Deniz is living proof of how difficult it is to find true empathy across the divide – because she went out with a Greek Cypriot for two years from 2008, an experience she describes as “eye-opening”. It’s empowering, she says, to engage so intimately with the so-called enemy – though it also takes courage, because some are bound to treat you as an outcast. Was she treated badly? Now and then, she shrugs, but “because I was so open about it, I was so cool about it, nobody could judge me about it. But I have to say I was a lot braver than my boyfriend. He had a lot more issues about that”.
The boyfriend loved her – “I knew that he loved me, with his whole heart” – but couldn’t get past the ethnic baggage; “Oh my god, you’re the first Turkish Cypriot I ever met in my life,” she recalls him saying when they first met (“He was looking at me as if I was an alien, and I was just smiling at him”). He tried to work through his issues, but ultimately “there was this huge dichotomy inside him”, between Deniz on the one hand and his family on the other. “He was afraid he was going to be stigmatised by his community if we took the relationship to a serious level,” she recalls. “He had the courage to go out with a Turkish Cypriot girl, but he didn’t have the guts to take it further, to make it more serious”. After they broke up she tried for a year to change his mind, but in vain; the Cyprus problem got in the way. “He was telling me ‘if I carry on with you I would be legitimising the occupation of the island’,” relates Deniz without apparent irony.
Once again, the word is frustration – a high-achieving woman trying (and trying) to change the seemingly unchangeable. “For me it would’ve been a dream to have a bicommunal baby,” she sighs. “Because I believe that would be a real Cypriot baby. But some people may not see it like that. Some may say, what a problematic child – are you going to give that baby a Greek or Turkish name, what will be the religion, is it going to have circumcision, is it going to have vaftisha [a christening]?” She sighs again: “You know, it shouldn’t be that complicated”.
We’ve been talking for almost two hours; the restaurant is filling up. Immediately behind us, a long table has been set up for a group of UN dignitaries. Alexander Downer, the UN Special Adviser, arrives and takes a seat midway down the table; Deniz gets up to shake hands and schmooze a little (I get the impression that she knows him, but not very well). “Good on yer!” booms Mr Downer when she relates what she’s been up to. I assume they love her at the UN, or at least would like to see her succeed: she’s young, female, pro-solution, extremely well-educated – the antithesis of the ‘old men’ and their old ways of thinking. She even did her Masters at SAIS (the prestigious Johns Hopkins School of Advanced International Studies), which is also the alma mater of UNICEF head Lisa Buttenheim.

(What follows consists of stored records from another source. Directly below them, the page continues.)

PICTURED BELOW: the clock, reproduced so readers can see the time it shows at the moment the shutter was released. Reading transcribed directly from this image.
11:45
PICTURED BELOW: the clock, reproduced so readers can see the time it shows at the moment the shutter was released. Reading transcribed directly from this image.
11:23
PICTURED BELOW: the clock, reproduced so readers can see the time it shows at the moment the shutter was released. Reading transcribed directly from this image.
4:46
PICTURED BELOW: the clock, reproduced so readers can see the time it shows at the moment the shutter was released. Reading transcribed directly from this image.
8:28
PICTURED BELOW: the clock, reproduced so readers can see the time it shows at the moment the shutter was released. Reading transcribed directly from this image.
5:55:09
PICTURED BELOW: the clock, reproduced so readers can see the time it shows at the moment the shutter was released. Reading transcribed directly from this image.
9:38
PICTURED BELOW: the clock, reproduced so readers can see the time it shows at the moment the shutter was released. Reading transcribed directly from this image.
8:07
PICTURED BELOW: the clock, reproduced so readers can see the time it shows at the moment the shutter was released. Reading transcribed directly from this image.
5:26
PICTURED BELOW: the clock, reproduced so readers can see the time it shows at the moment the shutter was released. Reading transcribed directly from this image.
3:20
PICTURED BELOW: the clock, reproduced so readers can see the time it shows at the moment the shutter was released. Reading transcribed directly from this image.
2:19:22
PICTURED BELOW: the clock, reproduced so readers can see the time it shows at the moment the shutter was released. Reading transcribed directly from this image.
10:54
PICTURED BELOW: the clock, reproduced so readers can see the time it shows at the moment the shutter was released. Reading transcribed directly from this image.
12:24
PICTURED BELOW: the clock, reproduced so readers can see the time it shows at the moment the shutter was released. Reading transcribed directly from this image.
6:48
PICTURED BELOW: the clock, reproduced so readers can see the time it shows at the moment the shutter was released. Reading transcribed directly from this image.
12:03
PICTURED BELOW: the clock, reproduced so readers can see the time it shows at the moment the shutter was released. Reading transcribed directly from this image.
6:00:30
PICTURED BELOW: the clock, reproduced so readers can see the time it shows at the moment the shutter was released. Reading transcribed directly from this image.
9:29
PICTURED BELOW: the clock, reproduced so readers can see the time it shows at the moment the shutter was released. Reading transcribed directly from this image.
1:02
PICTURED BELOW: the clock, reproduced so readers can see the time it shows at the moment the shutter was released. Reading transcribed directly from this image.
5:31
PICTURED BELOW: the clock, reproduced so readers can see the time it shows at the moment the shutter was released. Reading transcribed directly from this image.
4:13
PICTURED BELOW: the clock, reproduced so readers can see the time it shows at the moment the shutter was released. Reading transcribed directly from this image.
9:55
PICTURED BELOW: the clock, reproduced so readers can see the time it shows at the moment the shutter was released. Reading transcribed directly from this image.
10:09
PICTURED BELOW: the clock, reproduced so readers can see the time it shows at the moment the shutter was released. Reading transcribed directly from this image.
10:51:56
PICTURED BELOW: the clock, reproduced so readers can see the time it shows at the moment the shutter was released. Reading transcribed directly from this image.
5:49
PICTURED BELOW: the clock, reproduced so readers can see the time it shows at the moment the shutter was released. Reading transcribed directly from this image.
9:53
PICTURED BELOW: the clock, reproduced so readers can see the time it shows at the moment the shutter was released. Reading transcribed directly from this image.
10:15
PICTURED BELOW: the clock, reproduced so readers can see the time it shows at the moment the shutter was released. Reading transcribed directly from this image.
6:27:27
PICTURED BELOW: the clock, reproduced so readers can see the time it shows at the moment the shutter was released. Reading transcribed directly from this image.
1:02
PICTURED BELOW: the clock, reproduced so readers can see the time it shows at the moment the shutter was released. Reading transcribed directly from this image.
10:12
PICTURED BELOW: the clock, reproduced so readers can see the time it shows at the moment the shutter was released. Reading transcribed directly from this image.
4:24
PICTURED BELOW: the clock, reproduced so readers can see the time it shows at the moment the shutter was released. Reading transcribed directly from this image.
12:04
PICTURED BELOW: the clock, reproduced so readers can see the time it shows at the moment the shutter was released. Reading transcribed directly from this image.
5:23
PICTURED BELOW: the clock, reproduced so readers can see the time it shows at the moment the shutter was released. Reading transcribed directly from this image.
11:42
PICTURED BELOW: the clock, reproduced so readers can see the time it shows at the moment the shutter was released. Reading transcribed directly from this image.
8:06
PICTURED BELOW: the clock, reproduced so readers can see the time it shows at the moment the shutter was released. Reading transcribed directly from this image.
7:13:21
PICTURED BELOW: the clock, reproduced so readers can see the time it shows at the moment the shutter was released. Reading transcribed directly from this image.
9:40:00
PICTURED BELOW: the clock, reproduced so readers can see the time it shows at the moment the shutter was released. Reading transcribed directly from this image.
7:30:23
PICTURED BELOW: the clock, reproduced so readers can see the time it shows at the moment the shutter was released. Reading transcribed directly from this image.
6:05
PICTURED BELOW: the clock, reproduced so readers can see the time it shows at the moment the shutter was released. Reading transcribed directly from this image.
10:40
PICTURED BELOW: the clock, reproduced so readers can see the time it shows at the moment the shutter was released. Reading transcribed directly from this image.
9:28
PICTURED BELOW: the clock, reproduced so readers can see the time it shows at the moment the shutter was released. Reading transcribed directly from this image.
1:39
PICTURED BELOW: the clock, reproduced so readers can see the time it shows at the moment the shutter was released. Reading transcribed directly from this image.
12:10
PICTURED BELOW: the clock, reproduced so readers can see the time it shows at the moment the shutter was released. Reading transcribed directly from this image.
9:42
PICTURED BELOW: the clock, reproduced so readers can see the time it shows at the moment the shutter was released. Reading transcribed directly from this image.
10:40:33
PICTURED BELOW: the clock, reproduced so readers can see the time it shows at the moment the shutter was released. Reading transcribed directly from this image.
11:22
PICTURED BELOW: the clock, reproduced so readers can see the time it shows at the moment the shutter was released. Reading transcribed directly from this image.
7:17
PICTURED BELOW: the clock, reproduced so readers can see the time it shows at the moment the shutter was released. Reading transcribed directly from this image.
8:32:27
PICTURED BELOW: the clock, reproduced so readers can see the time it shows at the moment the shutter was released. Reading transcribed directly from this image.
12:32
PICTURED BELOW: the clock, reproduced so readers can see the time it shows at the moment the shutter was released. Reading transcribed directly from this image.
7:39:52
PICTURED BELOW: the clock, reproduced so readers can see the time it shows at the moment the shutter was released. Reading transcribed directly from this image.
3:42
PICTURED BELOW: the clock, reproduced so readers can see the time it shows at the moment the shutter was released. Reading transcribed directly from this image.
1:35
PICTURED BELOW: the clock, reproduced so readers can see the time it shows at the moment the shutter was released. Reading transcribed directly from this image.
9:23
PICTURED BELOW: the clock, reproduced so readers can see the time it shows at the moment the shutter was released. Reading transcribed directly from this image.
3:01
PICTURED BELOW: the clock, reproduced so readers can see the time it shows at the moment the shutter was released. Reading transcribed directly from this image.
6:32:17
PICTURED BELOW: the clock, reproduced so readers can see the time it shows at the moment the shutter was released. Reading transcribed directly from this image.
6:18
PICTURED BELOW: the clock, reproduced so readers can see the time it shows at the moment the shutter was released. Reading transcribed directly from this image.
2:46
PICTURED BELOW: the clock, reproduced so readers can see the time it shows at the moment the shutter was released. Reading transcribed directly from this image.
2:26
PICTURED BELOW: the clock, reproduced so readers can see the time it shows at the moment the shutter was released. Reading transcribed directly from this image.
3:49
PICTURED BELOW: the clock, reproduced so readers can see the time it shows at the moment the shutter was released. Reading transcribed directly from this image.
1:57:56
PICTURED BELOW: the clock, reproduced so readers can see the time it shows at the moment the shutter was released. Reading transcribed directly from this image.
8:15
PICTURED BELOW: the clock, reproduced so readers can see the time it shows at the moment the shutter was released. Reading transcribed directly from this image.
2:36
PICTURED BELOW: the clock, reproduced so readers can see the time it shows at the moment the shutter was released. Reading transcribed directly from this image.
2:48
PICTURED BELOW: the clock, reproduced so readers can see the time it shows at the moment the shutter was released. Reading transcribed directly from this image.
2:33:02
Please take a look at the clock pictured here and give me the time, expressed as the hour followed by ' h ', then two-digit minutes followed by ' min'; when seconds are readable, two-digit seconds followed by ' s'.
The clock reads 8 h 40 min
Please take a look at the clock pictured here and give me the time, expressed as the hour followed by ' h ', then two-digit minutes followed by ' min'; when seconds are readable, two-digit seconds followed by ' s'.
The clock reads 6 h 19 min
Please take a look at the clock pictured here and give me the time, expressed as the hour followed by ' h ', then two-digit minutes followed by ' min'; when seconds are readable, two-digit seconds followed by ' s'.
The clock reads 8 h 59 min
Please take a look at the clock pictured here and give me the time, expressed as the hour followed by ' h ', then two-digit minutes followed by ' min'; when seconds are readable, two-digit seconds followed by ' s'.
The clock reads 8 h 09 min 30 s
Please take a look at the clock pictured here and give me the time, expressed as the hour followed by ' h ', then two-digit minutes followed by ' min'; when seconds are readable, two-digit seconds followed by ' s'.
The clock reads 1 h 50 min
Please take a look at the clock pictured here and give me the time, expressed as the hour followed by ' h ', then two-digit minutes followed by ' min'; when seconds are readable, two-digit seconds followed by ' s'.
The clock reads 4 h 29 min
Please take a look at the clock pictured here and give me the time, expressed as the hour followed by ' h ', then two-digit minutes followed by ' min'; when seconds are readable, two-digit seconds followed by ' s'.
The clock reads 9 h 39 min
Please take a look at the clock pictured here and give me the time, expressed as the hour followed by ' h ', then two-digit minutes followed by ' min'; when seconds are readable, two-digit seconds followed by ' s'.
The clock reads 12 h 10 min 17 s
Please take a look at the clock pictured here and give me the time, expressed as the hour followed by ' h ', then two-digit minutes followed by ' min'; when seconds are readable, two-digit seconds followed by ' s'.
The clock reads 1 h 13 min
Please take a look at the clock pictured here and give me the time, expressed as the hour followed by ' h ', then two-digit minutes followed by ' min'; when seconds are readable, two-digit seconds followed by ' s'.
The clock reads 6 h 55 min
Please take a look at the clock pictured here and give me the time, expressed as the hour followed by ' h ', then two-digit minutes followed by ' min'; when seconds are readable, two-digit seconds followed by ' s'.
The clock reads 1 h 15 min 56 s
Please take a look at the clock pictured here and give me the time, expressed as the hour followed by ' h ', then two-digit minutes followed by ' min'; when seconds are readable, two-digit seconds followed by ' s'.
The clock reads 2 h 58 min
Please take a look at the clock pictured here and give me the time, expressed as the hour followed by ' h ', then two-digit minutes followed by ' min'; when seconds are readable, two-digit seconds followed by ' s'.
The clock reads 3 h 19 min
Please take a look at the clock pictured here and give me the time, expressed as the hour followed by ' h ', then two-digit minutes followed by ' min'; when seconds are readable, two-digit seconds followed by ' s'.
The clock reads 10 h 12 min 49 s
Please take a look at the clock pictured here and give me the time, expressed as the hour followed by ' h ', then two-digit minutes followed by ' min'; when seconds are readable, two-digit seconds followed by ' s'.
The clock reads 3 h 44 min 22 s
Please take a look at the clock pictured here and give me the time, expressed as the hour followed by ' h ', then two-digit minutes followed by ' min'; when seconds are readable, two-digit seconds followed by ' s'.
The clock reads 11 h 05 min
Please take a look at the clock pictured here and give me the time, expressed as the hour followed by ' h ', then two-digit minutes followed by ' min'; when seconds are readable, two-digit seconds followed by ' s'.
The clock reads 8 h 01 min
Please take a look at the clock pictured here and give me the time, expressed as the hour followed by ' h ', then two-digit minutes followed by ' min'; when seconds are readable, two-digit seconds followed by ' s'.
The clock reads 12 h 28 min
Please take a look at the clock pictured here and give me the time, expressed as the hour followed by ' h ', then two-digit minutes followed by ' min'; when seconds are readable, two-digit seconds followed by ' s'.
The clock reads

How much longer can Deniz Birinci keep banging her head against narrow, conservative mindsets? Maybe not much longer. “I think it’s time for a career change,” she tells me, thinking of a job in the private sector or perhaps the EU. And of course she’s a politician now, and can dream of a seat as MEP (though it’s near-impossible for a Turkish Cypriot) or even a post in a reunified Cyprus. “I ran for the Turkish Cypriot Assembly,” she declares of her recent electoral bid – “but my real dream is to run one day for the United Republic of Cyprus Assembly!”. Then we shake hands, I make my way home – and spend 90 minutes in a nightmare labyrinth of dark alleys, anonymous streets and vicious dogs, the very strange feeling of being lost in my own town. This is no way to run a country.